▸ **SOURCE PASSAGE**
##########
Implementation:Lm sys FastChat HF Trainer Train DeepSpeed
| Knowledge Sources | |
|---|---|
| Domains | NLP, Training, Distributed Systems |
| Last Updated | 2026-02-07 14:00 GMT |
Overview
Wrapper around the HuggingFace Trainer.train() method as used in FastChat's train_lora.py, with DeepSpeed ZeRO integration for distributed LoRA training across multiple GPUs.
Description
The training execution in fastchat/train/train_lora.py uses the standard HuggingFace Trainer class, which automatically initializes a DeepSpeed engine when the --deepspeed argument points to a configuration JSON file. The script constructs the Trainer with the LoRA-wrapped model, tokenizer, training arguments, and the supervised data module. Before training, it disables the model's KV cache (incompatible with training). The script also checks for existing checkpoint directories and resumes training if checkpoints are found. After training completes, trainer.save_state() persists the final trainer state.
FastChat provides two DeepSpeed configurations:
playground/deepspeed_config_s2.json-- ZeRO Stage 2 with optimizer CPU offloading, contiguous gradients, and communication overlap.playground/deepspeed_config_s3.json-- ZeRO Stage 3 with full parameter, optimizer, and gradient partitioning plus CPU offloading.
The TrainingArguments class in train_lora.py extends transformers.TrainingArguments with an additional flash_attn: bool field. When flash_attn=True, the script calls replace_llama_attn_with_flash_attn() before model loading to monkey-patch the attention implementation.
Usage
Use this pattern when running distributed LoRA fine-tuning with DeepSpeed via FastChat's training script.
Code Reference
Source Location
- Repository: FastChat
- File:
fastchat/train/train_lora.py(lines 188-199, Trainer construction and training) - File:
fastchat/train/train_lora.py(lines 42-52,TrainingArgumentsdataclass) - Config:
playground/deepspeed_config_s2.json(ZeRO Stage 2) - Config:
playground/deepspeed_config_s3.json(ZeRO Stage 3)
Signature
# TrainingArguments dataclass (lines 42-52)
##########
▸ **SUPPLIED INFORMATION**
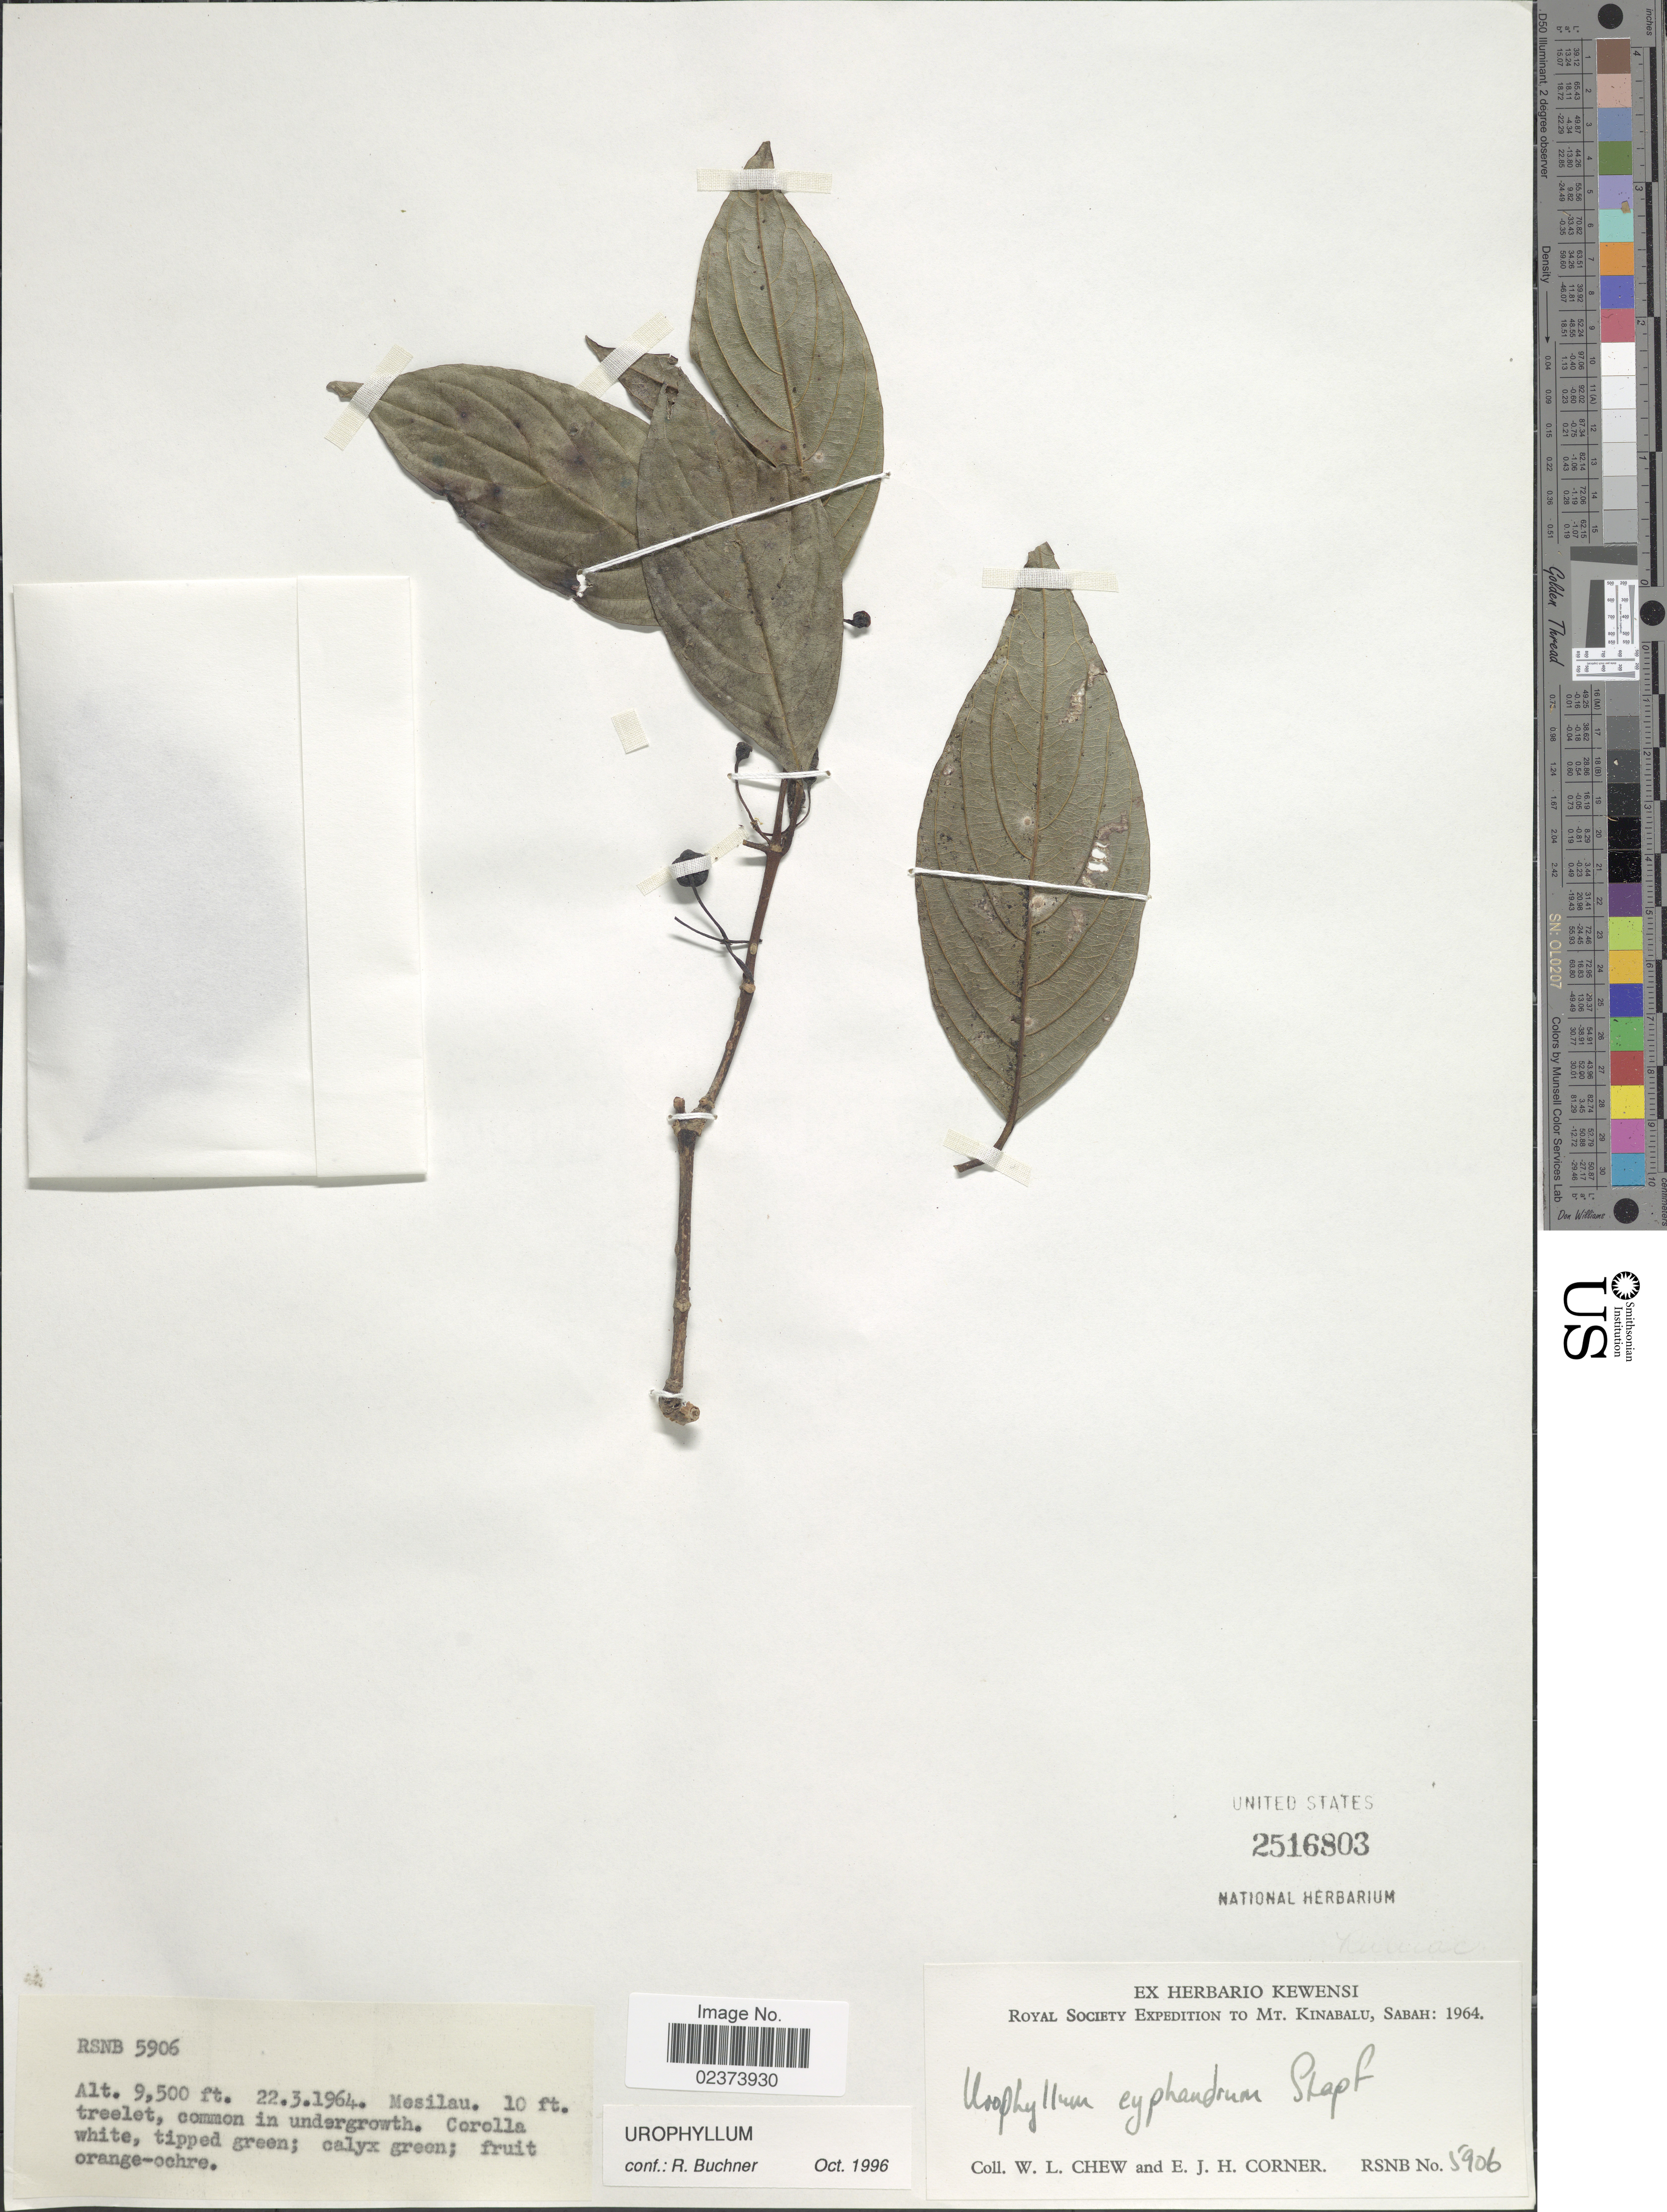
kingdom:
##########
▸ **REQUIRED TASKS**
(A) Render this sentence from the FastChat training page in Spanish: "The script also checks for existing checkpoint directories and resumes training if checkpoints are found."
(B) According to the FastChat training page, what extra field does the TrainingArguments class in train_lora.py add to transformers.TrainingArguments?
(C) Carry the FastChat LoRA training page forward from its final line.

▸ **RESULTS FOR THE EXERCISE**
(A) El script también comprueba si existen directorios de puntos de control y reanuda el entrenamiento si se encuentran puntos de control.

(B) It adds a boolean field named flash_attn.

(C)
@dataclass
class TrainingArguments(transformers.TrainingArguments):
cache_dir: typing.Optional[str] = field(default=None)
optim: str = field(default="adamw_torch")
model_max_length: int = field(
default=512,
metadata={
"help": "Maximum sequence length. Sequences will be right padded (and possibly truncated)."
},
)
flash_attn: bool = False
# Training execution (lines 188-199)
data_module = make_supervised_data_module(tokenizer=tokenizer, data_args=data_args)
trainer = Trainer(
model=model, tokenizer=tokenizer, args=training_args, **data_module
)
model.config.use_cache = False
if list(pathlib.Path(training_args.output_dir).glob("checkpoint-*")):
trainer.train(resume_from_checkpoint=True)
else:
trainer.train()
trainer.save_state()
Import
from transformers import Trainer
import pathlib
from fastchat.train.train import (
DataArguments,
ModelArguments,
make_supervised_data_module,
)
from fastchat.train.llama_flash_attn_monkey_patch import (
replace_llama_attn_with_flash_attn,
)
I/O Contract
Inputs
| Name | Type | Required | Description |
|---|---|---|---|
| model | PeftModel |
Yes | LoRA-wrapped causal language model with trainable adapter parameters |
| tokenizer | PreTrainedTokenizer |
Yes | Tokenizer with pad_token set to unk_token and padding_side="right"
|
| training_args | TrainingArguments |
Yes | Extended training arguments including flash_attn, deepspeed config path, and standard HF training params
|
| data_module | dict |
Yes | Dictionary with keys train_dataset, eval_dataset, and data_collator from make_supervised_data_module()
|
| training_args.deepspeed | str or None |
No | Path to DeepSpeed JSON config file (e.g., playground/deepspeed_config_s2.json)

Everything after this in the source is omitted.